Türkiye discrimineert nooit zijn Armeense burgers: Erdoğan

Türkiye discrimineert nooit zijn Armeense burgers: Erdoğan

Türkiye zal nooit de discriminatie en vervreemding van zijn Armeense burgers toestaan, zei president Recep Tayyip Erdoğan in een verklaring die hij aflegde op de verjaardag van de incidenten van 1915.

“De veiligheid, welvaart en welzijn van onze Armeense burgers, die Anatolische landen verrijkten met hun culturele werken en menselijke relaties, blijven onder onze verzekering vallen”, zei Erdoğan in een bericht dat hij stuurde naar Sahak Maşalyan, de Armeense patriarch van Türkiye. op 24 april.

“We hebben niet toegestaan ​​en zullen niet toestaan ​​dat zelfs maar één Armeense burger van ons in zijn thuisland wordt gediscrimineerd, vervreemd of zich tweederangs voelt”, verklaarde hij.

President Erdoğan zei dat hij nogmaals met respect de Ottomaanse burgers van Armeense afkomst herdenkt die omkwamen als gevolg van de ongunstige omstandigheden van de Eerste Wereldoorlog, en betuigt zijn condoleances aan hun nakomelingen.

“Ik wens ook de genade van Allah de Almachtige aan alle leden van de Ottomaanse samenleving die zijn overleden of gemarteld als gevolg van gewapende conflicten, opstanden, bendegeweld en terroristische daden”, voegde hij eraan toe.

De verwoesting veroorzaakt door de Eerste Wereldoorlog in het Ottomaanse Rijk heeft diepe wonden in de geesten geslagen, onderstreepte hij, en zei dat de sfeer van vrede en sereniteit, geërfd van de voorouders, alleen kan worden gehandhaafd door gezamenlijke inspanningen.

“Het is belangrijk om de geschiedenis te benaderen onder leiding van wijsheid, geweten en wetenschap, in plaats van een radicaal discours, marginalisering en haatzaaiende uitlatingen te bevorderen. Het tonen van empathie zonder onderscheid te maken tussen de incidenten die in ons nationale geheugen zijn gegrift, zal voorkomen dat de gezaaide zaden van haat wortel schieten”, herinnerde Erdoğan zich.

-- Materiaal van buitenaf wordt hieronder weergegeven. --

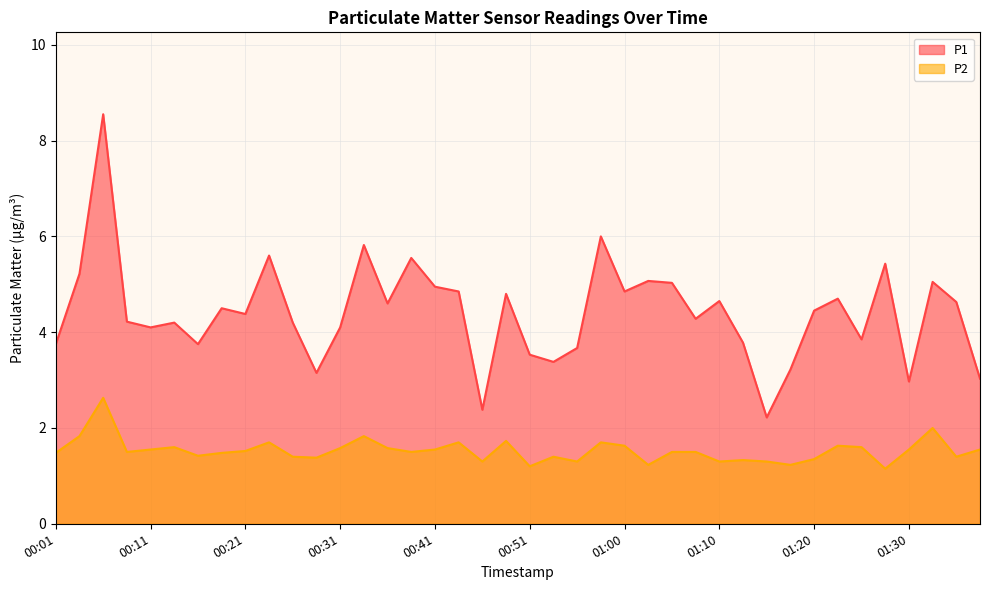

True or false: P1 and P2 intersect in this chart.

False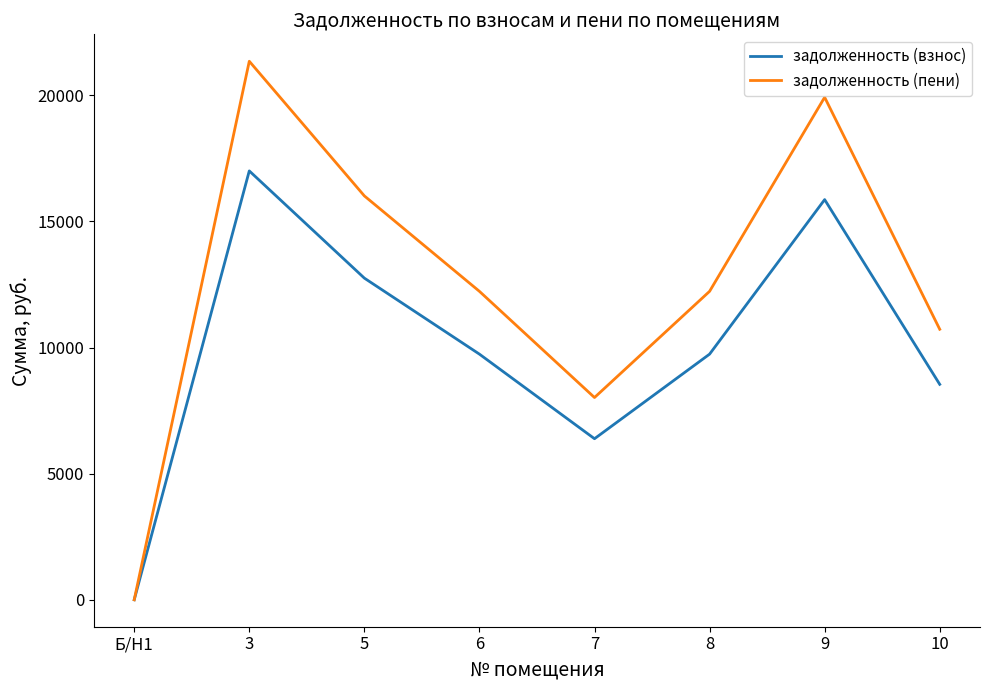

What is the highest value of the задолженность (пени) series?

21353.6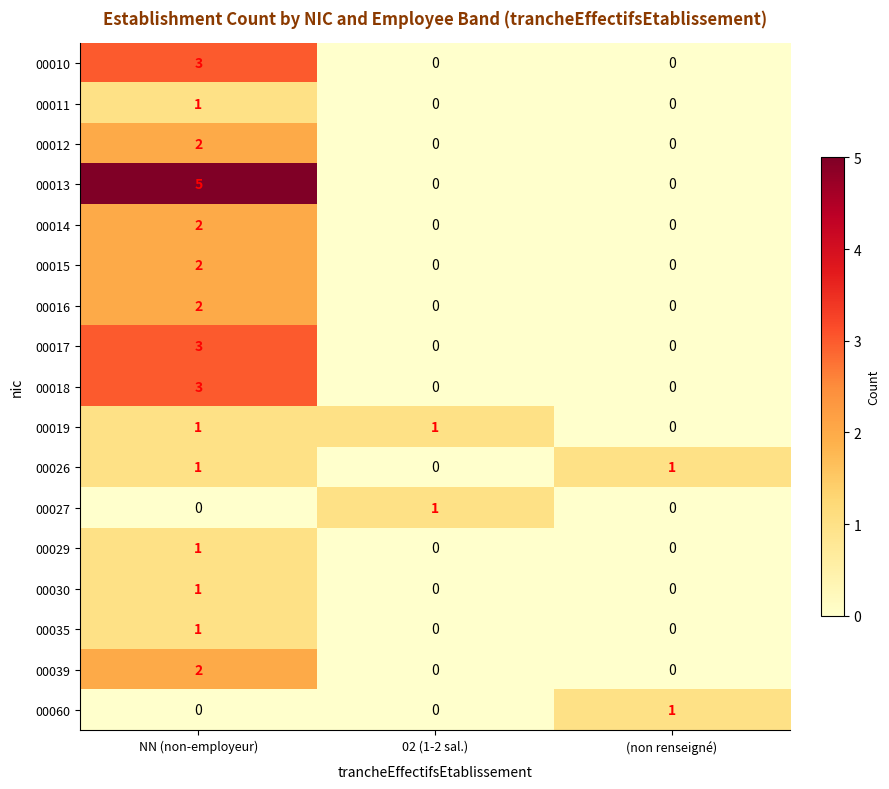

At how many categories does at least one series exceed 4?

1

“Wij geloven dat de manier om toekomstige generaties te beschermen tegen de spiraal van geweld en oorlog die de wereld omringt, is door samen een toekomst op te bouwen in het licht van de lessen die we hebben geleerd uit onze gemeenschappelijke pijn”, voegde de president eraan toe.

Het ministerie van Buitenlandse Zaken bekritiseerde verklaringen van sommige landen

In de tussentijd heeft het ministerie van Buitenlandse Zaken op 24 april een schriftelijke verklaring uitgegeven waarin “de eenzijdige uitspraken over de gebeurtenissen van 1915, die zijn gedaan om bepaalde radicale kringen tevreden te stellen”, worden afgewezen.

“Deze verklaringen, die de historische feiten verdraaien, zijn ook in strijd met het internationaal recht. Het Europees Hof voor de Rechten van de Mens (EHRM) heeft duidelijk onderstreept dat de gebeurtenissen van 1915 een legitiem onderwerp van debat zijn”, herinnert het zich.

Bevooroordeelde en gedeeltelijke uitspraken over de geschiedenis ondermijnen de verzoeningsinspanningen tussen de twee gemeenschappen en moedigen radicale groepen aan om haatmisdaden te plegen, benadrukt het ministerie.

“We roepen alle partijen op om ons voorstel voor een gezamenlijke historische commissie en het normalisatieproces dat met Armenië is gestart te steunen”, voegde het eraan toe.